### The task
Every entry below should be reproduced exactly, with all pictures left out.

(Dataset entries)
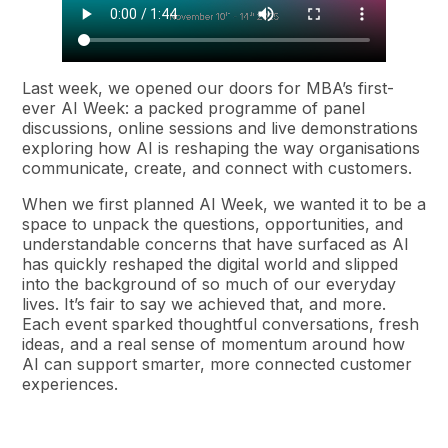
Last week, we opened our doors for MBA’s first-
ever AI Week: a packed programme of panel
discussions, online sessions and live demonstrations
exploring how AI is reshaping the way organisations
communicate, create, and connect with customers.
When we first planned AI Week, we wanted it to be a
space to unpack the questions, opportunities, and
understandable concerns that have surfaced as AI
has quickly reshaped the digital world and slipped
into the background of so much of our everyday
lives. It’s fair to say we achieved that, and more.
Each event sparked thoughtful conversations, fresh
ideas, and a real sense of momentum around how
AI can support smarter, more connected customer
experiences.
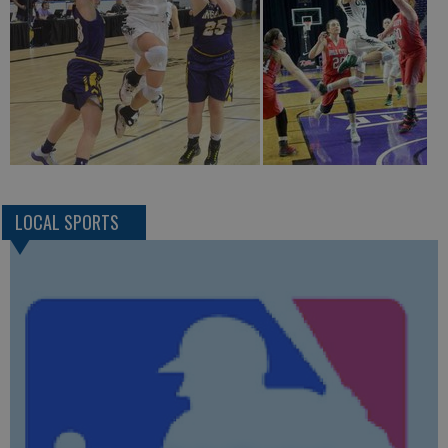
LOCAL SPORTS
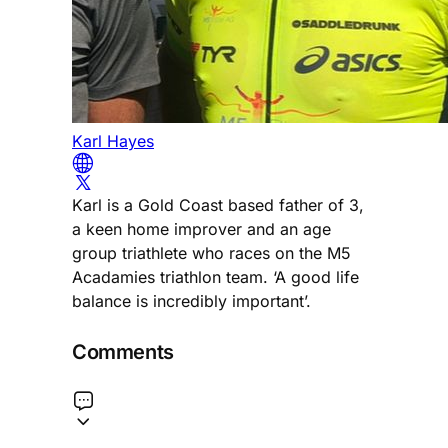
Karl Hayes
Karl is a Gold Coast based father of 3,
a keen home improver and an age
group triathlete who races on the M5
Acadamies triathlon team. ‘A good life
balance is incredibly important’.
Comments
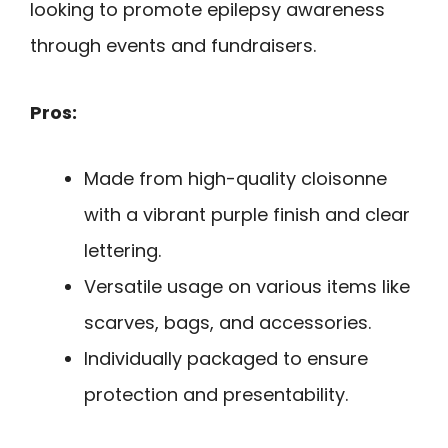
looking to promote epilepsy awareness
through events and fundraisers.
Pros:
Made from high-quality cloisonne
with a vibrant purple finish and clear
lettering.
Versatile usage on various items like
scarves, bags, and accessories.
Individually packaged to ensure
protection and presentability.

### Solution to this task
Last week, we opened our doors for MBA’s first-
ever AI Week: a packed programme of panel
discussions, online sessions and live demonstrations
exploring how AI is reshaping the way organisations
communicate, create, and connect with customers.
When we first planned AI Week, we wanted it to be a
space to unpack the questions, opportunities, and
understandable concerns that have surfaced as AI
has quickly reshaped the digital world and slipped
into the background of so much of our everyday
lives. It’s fair to say we achieved that, and more.
Each event sparked thoughtful conversations, fresh
ideas, and a real sense of momentum around how
AI can support smarter, more connected customer
experiences.
LOCAL SPORTS
Karl Hayes
Karl is a Gold Coast based father of 3,
a keen home improver and an age
group triathlete who races on the M5
Acadamies triathlon team. ‘A good life
balance is incredibly important’.
Comments
looking to promote epilepsy awareness
through events and fundraisers.
Pros:
Made from high-quality cloisonne
with a vibrant purple finish and clear
lettering.
Versatile usage on various items like
scarves, bags, and accessories.
Individually packaged to ensure
protection and presentability.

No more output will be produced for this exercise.